Videos sent in as part of a competition and employee and employer experiences will be used in the campaign over coming months.

“It’s very easy for the words to roll off the tongue when someone’s asked to define a good boss but it’s better to be able to show what a good boss would do in a particular situation, why they would do it and how they would do it and that’s what we want to share – taking those examples from farms and sharing with other farmers.

“That way farmers will lead other farmers – farm employees can tell farm employers what they want and need in a good boss and farm employers can think back to a good boss they may have had – what made them special.

“With those pictures in mind and examples it will hopefully be easier for farmers to put those practices in place on their farms.”

To help meet objective two, farmers can use an online assessment tool to see how they measure up as a boss.

Called Workplace-360 it can be found on DairyNZ’s website.

“It’s something I’d recommend doing annually as a way to recalibrate yourself and double check you’ve got all the bases covered.”

It can be categorised as being three sections.

“The first is about minimum standards and checking you are meeting compliance requirements.

“The second is to see if you’re a good boss and the third is taking it a step further to ask about things that would make you a great boss.”

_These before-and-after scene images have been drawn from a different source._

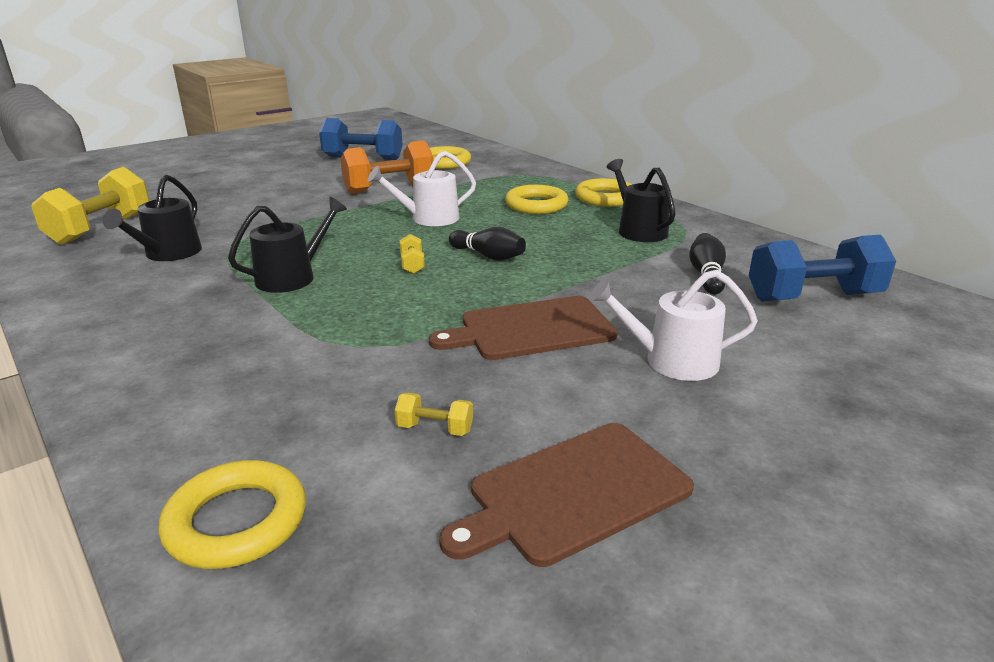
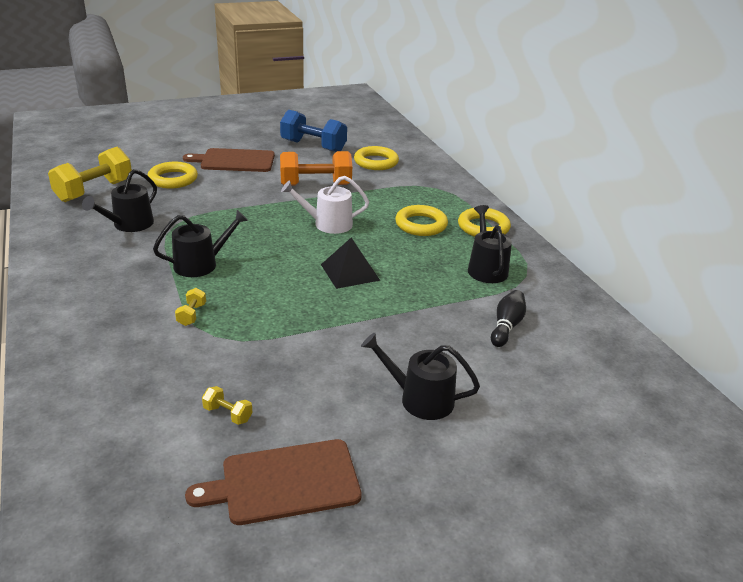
camera: 15 degrees right, 5 degrees up
(236, 521) = (84, 448): yellow ring -> yellow ring (173, 179)
(412, 265) = (290, 269): yellow dumbbell -> yellow dumbbell (191, 315)
(488, 256) = (350, 272): black bowling pin -> black pyramid
(531, 329) = (339, 348): brown cutting board -> brown cutting board (234, 161)
(672, 361) = (420, 399): white watering can -> black watering can
(813, 297) = (576, 366): blue dumbbell -> none

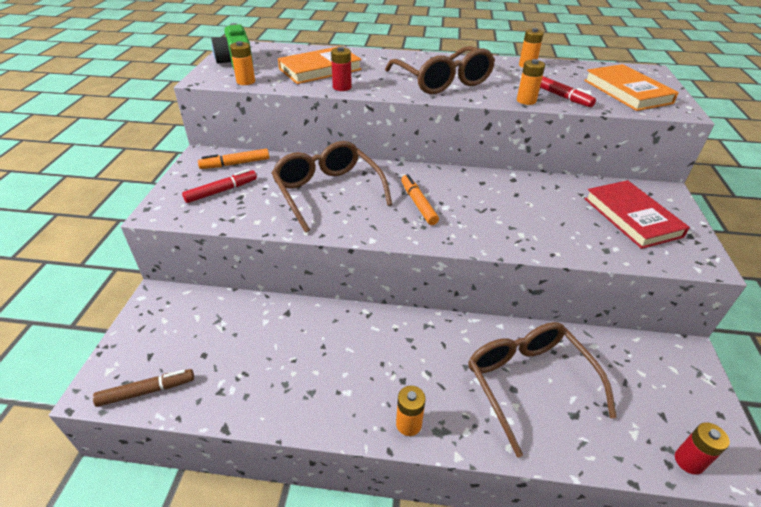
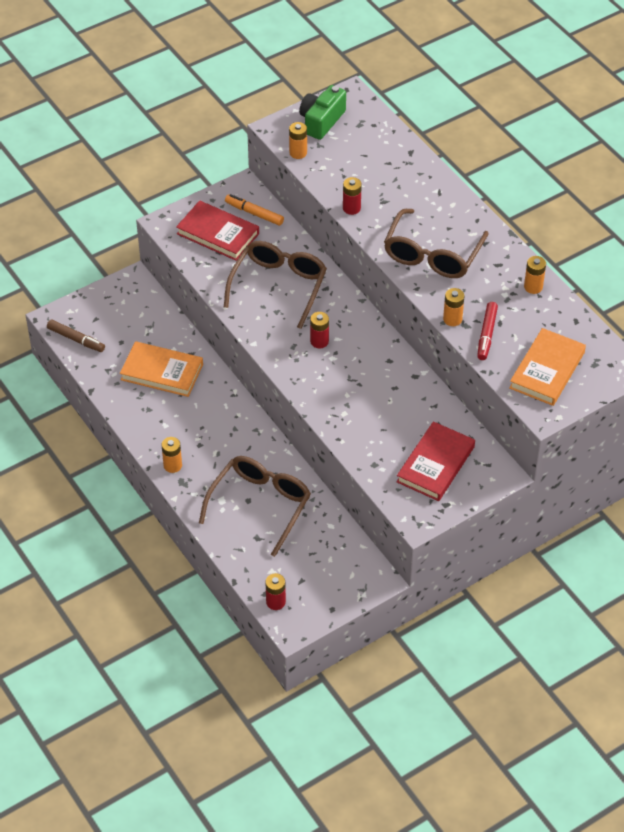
camera: 50 degrees right, 10 degrees up
(221, 191) = (218, 233): red marker -> red book
(320, 69) = (368, 174): orange book -> orange book (162, 372)
(418, 204) = (319, 341): orange marker -> red battery

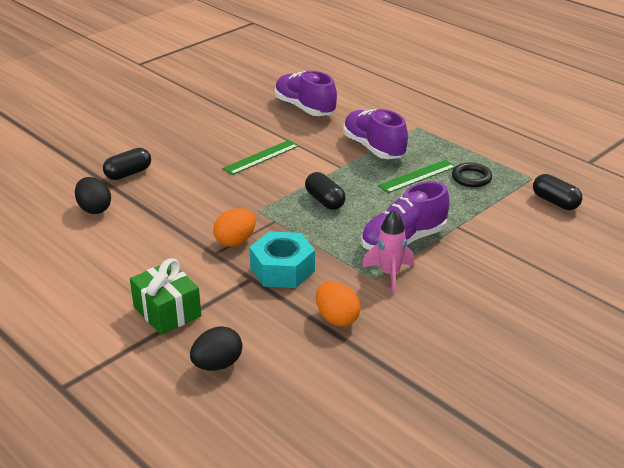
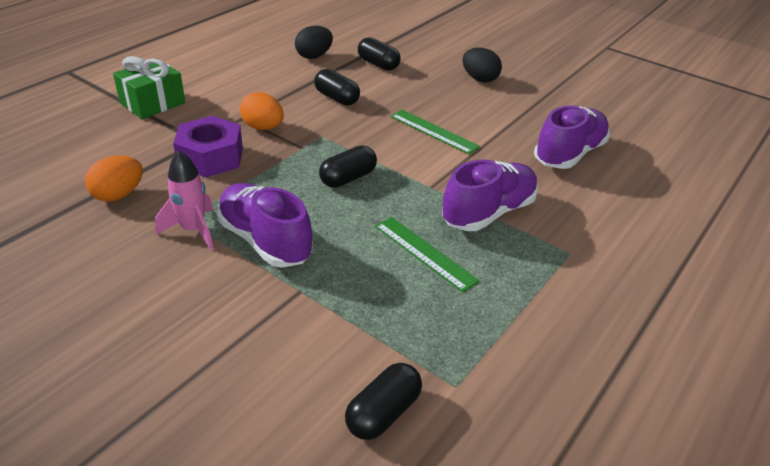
camera: 80 degrees right, 5 degrees up
(190, 200) = (337, 98): none -> black capsule
(217, 364) = (69, 132): black egg -> black egg (479, 79)
(282, 269) = (210, 157): turquoise nut -> purple nut
(471, 178) = (435, 309): black ring -> none

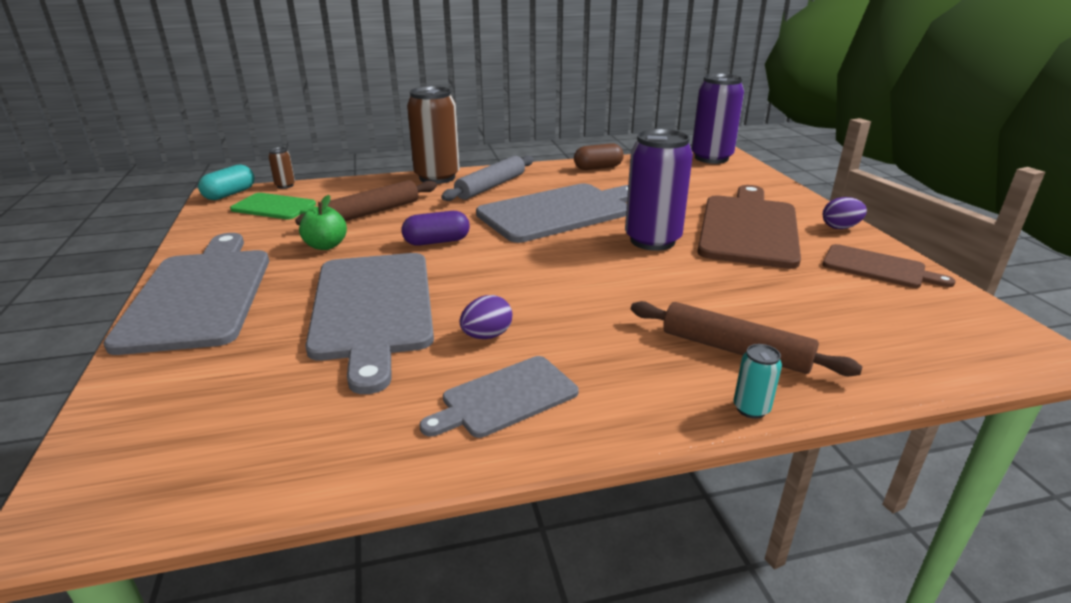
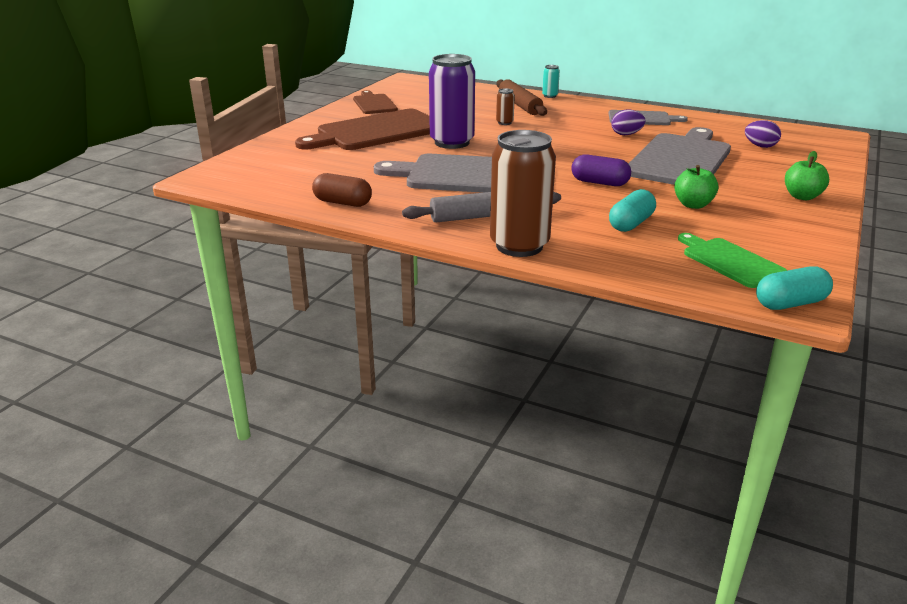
camera: 140 degrees left, 0 degrees up
(200, 294) = (802, 196): grey cutting board -> green apple
(285, 185) = (713, 295): brown can -> brown can (504, 123)
(372, 212) = (631, 224): brown rolling pin -> turquoise capsule
(711, 158) = (222, 178): purple can -> none
(840, 227) = (326, 118): purple egg -> purple egg (760, 146)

To help with objective three of having tools and resources to make positive change, a Good Boss Toolkit is soon to be launched.

It too has three main sections – recruitment, managing people and growing people.

Health, safety and wellbeing will be woven throughout the toolkit as they encompass every stage.

Jane says much of the work has already been done on building the toolkit and it’s about to be piloted by farmers around the country to get feedback before it’s offered to all farmers.

DairyNZ has also been working with Federated Farmers on a levy funded support service to support employees so they know what their rights are as well as their responsibilities onfarm.

Employees sometimes didn’t know what their rights were and didn’t know where to go to find out what must be met legally in terms of wages, hours and conditions.

If they’re supported and can access accurate, timely advice more issues can be resolved and the wider reputation of the industry can be better protected.

The service is expected to be rolled out over coming months.

Federated Farmers dairy chairman Chris Lewis says having productive, rewarding safe and enjoyable work places helps attract and retain motivated and capable people in the industry.

“The ultimate measure of success for our Good Boss campaign is that employees recommend working on their current farm to a friend – because they have a good, maybe even great, boss,” he says.